*** Opening of Provided information ***

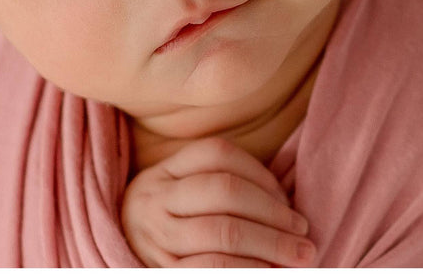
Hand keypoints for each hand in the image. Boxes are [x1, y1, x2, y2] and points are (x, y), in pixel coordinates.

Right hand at [120, 136, 316, 267]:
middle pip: (225, 190)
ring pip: (224, 231)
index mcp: (165, 171)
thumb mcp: (180, 191)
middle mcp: (156, 199)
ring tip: (301, 255)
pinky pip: (214, 268)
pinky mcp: (165, 271)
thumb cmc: (168, 221)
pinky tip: (269, 271)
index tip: (286, 197)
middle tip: (303, 229)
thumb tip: (285, 202)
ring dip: (271, 244)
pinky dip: (249, 270)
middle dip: (273, 211)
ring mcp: (157, 237)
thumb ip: (219, 184)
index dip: (260, 172)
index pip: (219, 154)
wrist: (119, 252)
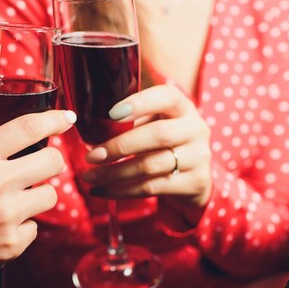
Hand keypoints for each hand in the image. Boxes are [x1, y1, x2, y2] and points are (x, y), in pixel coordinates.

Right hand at [0, 109, 75, 287]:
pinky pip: (34, 228)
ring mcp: (6, 216)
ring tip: (11, 203)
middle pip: (53, 162)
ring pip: (49, 196)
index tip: (65, 118)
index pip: (28, 128)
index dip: (54, 119)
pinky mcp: (12, 246)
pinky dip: (22, 227)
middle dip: (48, 162)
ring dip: (35, 196)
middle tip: (34, 169)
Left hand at [81, 84, 211, 208]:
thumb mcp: (154, 124)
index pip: (167, 97)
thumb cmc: (162, 144)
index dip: (140, 103)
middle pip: (158, 135)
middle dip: (119, 146)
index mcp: (183, 108)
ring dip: (114, 173)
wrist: (194, 178)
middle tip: (91, 157)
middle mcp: (195, 129)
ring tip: (90, 176)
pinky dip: (121, 190)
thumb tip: (91, 129)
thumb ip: (131, 122)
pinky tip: (102, 190)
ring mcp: (198, 157)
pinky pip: (151, 188)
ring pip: (151, 165)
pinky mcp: (195, 183)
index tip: (111, 114)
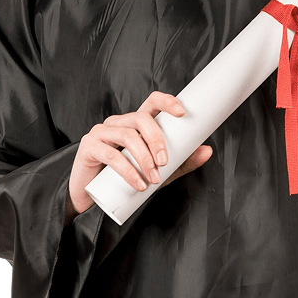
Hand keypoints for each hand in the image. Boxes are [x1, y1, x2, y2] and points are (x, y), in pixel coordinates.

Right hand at [66, 91, 212, 218]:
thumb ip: (180, 162)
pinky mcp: (90, 147)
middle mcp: (119, 122)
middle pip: (141, 118)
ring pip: (128, 135)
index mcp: (135, 123)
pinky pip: (111, 154)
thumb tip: (207, 150)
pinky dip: (128, 170)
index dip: (167, 102)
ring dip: (144, 157)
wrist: (89, 196)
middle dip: (157, 139)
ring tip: (154, 178)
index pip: (151, 102)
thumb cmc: (123, 178)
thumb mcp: (156, 170)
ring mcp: (102, 132)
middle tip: (165, 163)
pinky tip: (139, 183)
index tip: (182, 113)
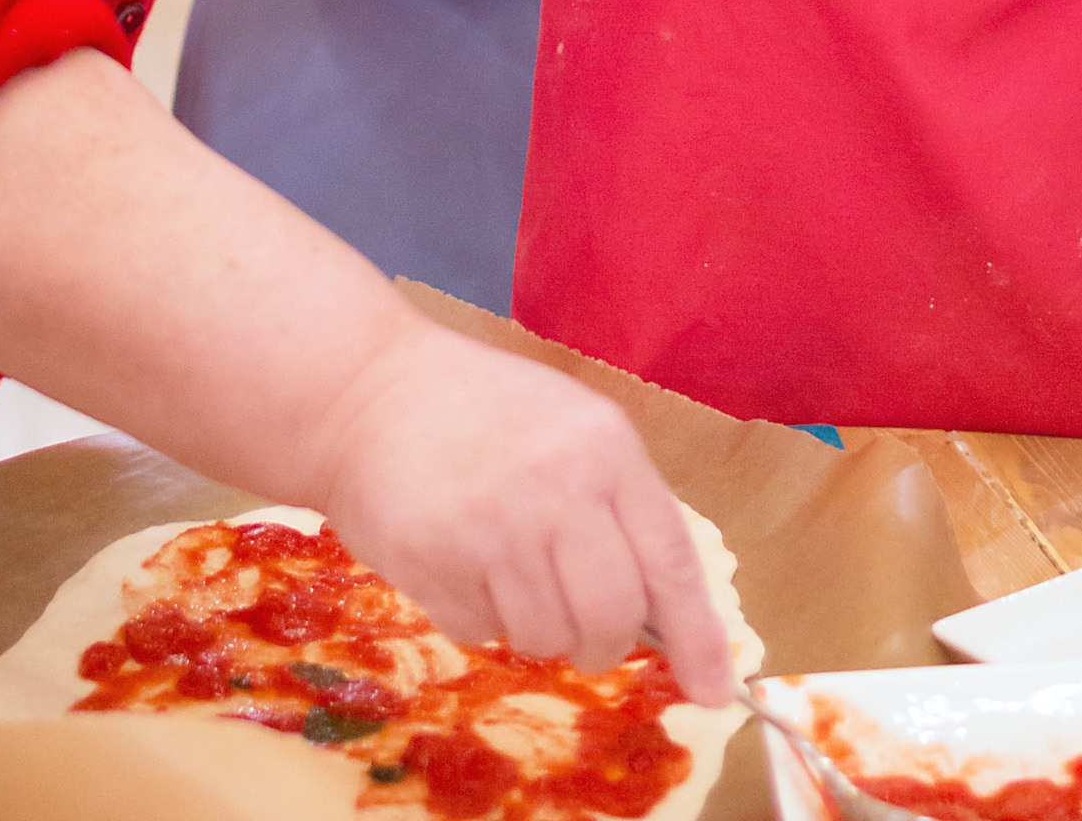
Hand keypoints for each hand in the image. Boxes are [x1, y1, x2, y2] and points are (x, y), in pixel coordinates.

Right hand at [315, 321, 737, 704]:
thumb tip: (659, 612)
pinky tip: (457, 559)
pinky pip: (481, 632)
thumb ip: (616, 506)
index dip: (698, 637)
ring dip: (532, 627)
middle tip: (581, 631)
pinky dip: (476, 615)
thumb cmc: (480, 410)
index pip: (670, 561)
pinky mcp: (437, 560)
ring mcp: (497, 526)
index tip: (714, 691)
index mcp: (607, 449)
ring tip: (504, 571)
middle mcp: (560, 488)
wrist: (367, 390)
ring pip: (547, 637)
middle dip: (602, 644)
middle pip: (613, 618)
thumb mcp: (570, 430)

*** Close of Provided information ***

What is needed:
With the pictures omitted, repeat the full set of records above exactly.

Reply:
Hand keypoints for each hand in the image. Boxes are [x1, y1, x2, y2] and points are (x, y), in pixel coordinates.

Right hand at [120, 136, 316, 267]:
middle pip: (225, 190)
ring pip: (224, 231)
index mcp: (165, 171)
thumb mcp: (180, 191)
middle mcp: (156, 199)
ring tip: (301, 255)
pinky pip: (214, 268)
pinky mcp: (165, 271)
thumb cmc: (168, 221)
pinky tip: (269, 271)
index tip: (286, 197)
middle tip: (303, 229)
thumb tip: (285, 202)
ring dip: (271, 244)
pinky dip: (249, 270)
middle dip: (273, 211)
ring mcp: (157, 237)
thumb ip: (219, 184)
index dip: (260, 172)
index pip: (219, 154)
wrist: (119, 252)
Hand keypoints for each hand in the image. Boxes are [x1, y1, x2, y2] and points are (x, y), in pixel coordinates.

Right hand at [0, 109, 75, 287]:
pinky pip: (34, 228)
ring mcp: (6, 216)
ring tip: (11, 203)
middle pip: (53, 162)
ring pip: (49, 196)
index tip: (65, 118)
index pip: (28, 128)
index dip: (54, 119)
pinky mcp: (12, 246)
pinky dip: (22, 227)
middle dip: (48, 162)
ring dip: (35, 196)
middle tip: (34, 169)
Left hand at [81, 84, 211, 208]:
thumb mcp: (154, 124)
index pip: (167, 97)
thumb cmc: (162, 144)
index dip: (140, 103)
middle pip: (158, 135)
middle dip: (119, 146)
index mcp: (183, 108)
ring dip: (114, 173)
wrist: (194, 178)
middle tip: (91, 157)
middle mcp: (195, 129)
ring tip: (90, 176)
pinky dip: (121, 190)
thumb tip: (91, 129)
thumb ip: (131, 122)
pinky tip: (102, 190)
ring mcp: (198, 157)
pinky pip: (151, 188)
ring pip: (151, 165)
pinky mcp: (195, 183)
index tip: (111, 114)
Hand keypoints for each hand in the image. Boxes are [x1, y1, x2, y2] and points are (x, y), in pixel coordinates.

Right hand at [66, 91, 212, 218]:
thumb ip: (180, 162)
pinky mcp: (90, 147)
middle mcp: (119, 122)
middle pip: (141, 118)
ring pip: (128, 135)
index mcp: (135, 123)
pinky pip: (111, 154)
thumb tip: (207, 150)
pinky dip: (128, 170)
index dip: (167, 102)
ring dip: (144, 157)
wrist: (89, 196)
middle dip: (157, 139)
ring tip: (154, 178)
index pip: (151, 102)
thumb cmc: (123, 178)
thumb mcp: (156, 170)
ring mcp: (102, 132)
middle tip: (165, 163)
pinky tip: (139, 183)
index tip: (182, 113)
Hand keypoints for each hand in the image. Boxes are [x1, y1, x2, y2] and points are (x, y), in pixel coordinates.

Right hand at [315, 321, 737, 704]:
thumb tip: (659, 612)
pinky tip: (457, 559)
pinky pip: (481, 632)
thumb ip: (616, 506)
index dip: (698, 637)
ring dip: (532, 627)
middle tip: (581, 631)
pinky dip: (476, 615)
thumb cmc: (480, 410)
index pip: (670, 561)
pinky mcp: (437, 560)
ring mcp: (497, 526)
index tip: (714, 691)
index mcp: (607, 449)
ring tip: (504, 571)
middle mcp: (560, 488)
wrist: (367, 390)
ring pip: (547, 637)
middle dip: (602, 644)
middle pip: (613, 618)
thumb mcp: (570, 430)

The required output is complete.